▶ [SUPPLIED TEXT]:
Thursday, October 26, 2006


While In Public is going into its final performances (get your tickets!), I'm struck by one of the compliments I've heard a few times about it. It's certainly not backhanded, in fact, this compliment struck me as sincere...

"It's not too long."

In the midst of talking informally about any given play running in New York City, lack of length is often considered high praise. (Not to overstate, I'm sure this often means "We can all drink earlier.") In my self-conscious way, though, I think about The Death of King Arthur and The Most Wonderful Love, both of which run at around 2 and a half hours, and wonder how often that was viewed as a failing of the work.

We're in an era when we can receive more, faster, and with less effort. For everyone Coast of Utopia (three parts and hours long) , there are many more Wrecks (75 minute monologues for one actor.) Somewhere in between is the typical, songless play, which is now, I fear, expected to fall more within the length of the latter than the former.

This trend towards shorter works strikes me as a concession to the ease by which we consume other media. (It may be that people don't mind something longer if they see uniform excellence.) It may simply also be that the shorter works are those that have the least fat on them, and therefore, are direct and elegant in a way that flabbier works are not.

Sometimes, though, there is power in some weight and length, and stories need to develop in a way that is firmly edited. Imagine trying to turn Who's Afraid of Virginia Woolf? into a more compact, sixty-five minute evening. How much of the play could be lost in order to get across the major ideas? Plenty? How much of the exhaustion and bullishness would be lost in a trimmer version... all of it.

▶ [TASKS FOR THIS EXERCISE]:
a) Copy the blog post on play length word for word, from "We're in an" up to and including "than the former.".
b) List every play title named in the blog post on play length.

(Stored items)
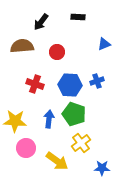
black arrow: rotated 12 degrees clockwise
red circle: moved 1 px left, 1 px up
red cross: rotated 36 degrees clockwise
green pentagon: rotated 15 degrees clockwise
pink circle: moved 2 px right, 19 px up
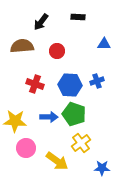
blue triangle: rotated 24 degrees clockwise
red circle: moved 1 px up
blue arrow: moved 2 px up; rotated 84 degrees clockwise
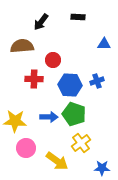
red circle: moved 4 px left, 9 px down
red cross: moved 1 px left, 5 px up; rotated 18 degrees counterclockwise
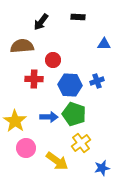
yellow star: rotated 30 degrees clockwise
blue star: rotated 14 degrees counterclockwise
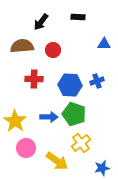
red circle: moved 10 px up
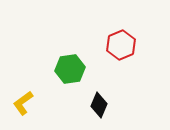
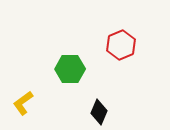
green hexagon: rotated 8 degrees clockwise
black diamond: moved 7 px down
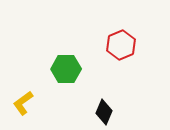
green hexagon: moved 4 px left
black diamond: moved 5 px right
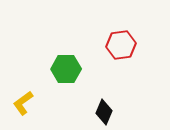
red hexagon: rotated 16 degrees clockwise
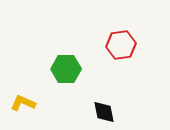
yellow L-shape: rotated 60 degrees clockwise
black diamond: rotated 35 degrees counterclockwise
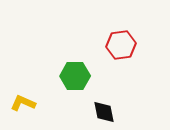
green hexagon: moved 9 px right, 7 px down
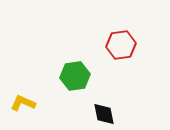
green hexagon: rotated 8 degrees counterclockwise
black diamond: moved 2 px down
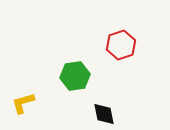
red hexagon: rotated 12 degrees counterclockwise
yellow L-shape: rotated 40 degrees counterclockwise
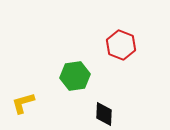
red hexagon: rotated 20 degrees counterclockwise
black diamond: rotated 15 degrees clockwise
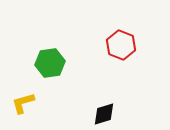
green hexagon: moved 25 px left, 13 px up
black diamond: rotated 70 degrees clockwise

▶ [FULL SOLUTIONS]:
a)
We're in an era when we can receive more, faster, and with less effort. For everyone Coast of Utopia (three parts and hours long) , there are many more Wrecks (75 minute monologues for one actor.) Somewhere in between is the typical, songless play, which is now, I fear, expected to fall more within the length of the latter than the former.

b)
In Public
The Death of King Arthur
The Most Wonderful Love
Coast of Utopia
Wrecks
Who's Afraid of Virginia Woolf?